Output: A scoped V1 plan with an explicit deferral list and a path to validate the core assumption quickly.
Step 5: Build It
Now write the code. Build the V1. Keep it boring. Ship it. Iterate.
How to Present This
Do NOT dump all five steps at once. This is a conversation, not a document.
Full depth: One step at a time. Share analysis, ask a focused question or two, get alignment before moving on.
Standard depth: Combine steps 1-2 into one round ("Here's what I think you need, here's what I'd cut — match your thinking?"), then present a simplified design with V1 scope. Two rounds before code.
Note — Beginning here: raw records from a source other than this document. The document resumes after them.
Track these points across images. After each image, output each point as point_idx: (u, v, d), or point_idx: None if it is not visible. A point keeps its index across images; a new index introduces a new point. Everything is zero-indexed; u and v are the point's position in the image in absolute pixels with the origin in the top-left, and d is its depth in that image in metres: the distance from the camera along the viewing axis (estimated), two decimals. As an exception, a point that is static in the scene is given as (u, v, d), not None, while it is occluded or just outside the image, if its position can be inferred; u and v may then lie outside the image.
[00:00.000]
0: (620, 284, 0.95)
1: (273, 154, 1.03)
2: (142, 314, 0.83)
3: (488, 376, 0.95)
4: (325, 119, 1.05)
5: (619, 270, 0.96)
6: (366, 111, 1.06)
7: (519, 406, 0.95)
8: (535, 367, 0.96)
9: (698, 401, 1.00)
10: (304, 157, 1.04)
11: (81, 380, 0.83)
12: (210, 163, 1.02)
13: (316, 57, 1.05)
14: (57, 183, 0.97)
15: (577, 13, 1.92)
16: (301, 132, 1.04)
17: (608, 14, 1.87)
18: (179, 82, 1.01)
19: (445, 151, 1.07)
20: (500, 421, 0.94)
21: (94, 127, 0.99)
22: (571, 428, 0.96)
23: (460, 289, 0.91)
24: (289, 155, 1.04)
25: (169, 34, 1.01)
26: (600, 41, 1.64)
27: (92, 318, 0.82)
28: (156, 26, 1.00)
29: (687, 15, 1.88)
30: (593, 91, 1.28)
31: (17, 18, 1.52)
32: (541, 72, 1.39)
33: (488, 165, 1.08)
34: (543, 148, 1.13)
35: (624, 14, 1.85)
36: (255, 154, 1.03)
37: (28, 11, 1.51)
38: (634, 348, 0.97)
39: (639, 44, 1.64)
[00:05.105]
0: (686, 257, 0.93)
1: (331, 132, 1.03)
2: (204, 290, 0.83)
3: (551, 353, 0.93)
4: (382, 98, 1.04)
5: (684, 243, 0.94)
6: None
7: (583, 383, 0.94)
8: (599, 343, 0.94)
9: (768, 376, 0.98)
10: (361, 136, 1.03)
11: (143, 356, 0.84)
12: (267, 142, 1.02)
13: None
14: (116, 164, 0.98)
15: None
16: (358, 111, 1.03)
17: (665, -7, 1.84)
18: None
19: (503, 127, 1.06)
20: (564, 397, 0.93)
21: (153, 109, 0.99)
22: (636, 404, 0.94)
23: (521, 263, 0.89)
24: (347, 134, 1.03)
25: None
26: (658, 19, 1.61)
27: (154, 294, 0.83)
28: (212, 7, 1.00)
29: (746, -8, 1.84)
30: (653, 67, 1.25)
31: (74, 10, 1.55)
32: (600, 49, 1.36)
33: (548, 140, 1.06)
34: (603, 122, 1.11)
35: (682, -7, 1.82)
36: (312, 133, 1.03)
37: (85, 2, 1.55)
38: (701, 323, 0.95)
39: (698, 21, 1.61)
Light depth: One paragraph: "Before I build this, quick sanity check — [specific question]. If that checks out, here's my plan: [brief approach]." Then build.
Anti-Patterns
Signals you're about to automate something that shouldn't exist:
- "Make it work like the old system" — don't reproduce constraints that no longer apply.
- "We need a microservice for X" — start with a function. What's the scaling argument?
- "Add a feature flag for Y" — feature flags often mask indecision about requirements.
- "Build an admin dashboard for Z" — who uses it, how often? A SQL query might suffice.
- "We need to support both A and B" — what % of users need B? Ship A, validate demand.
- "Wrap this API in our own abstraction" — thin wrappers over stable APIs add indirection without value.
- "Automate the manual review step" — why does the review exist? Fix upstream instead.
The One Rule
If steps 1-4 reveal the best answer is to not build, say so clearly.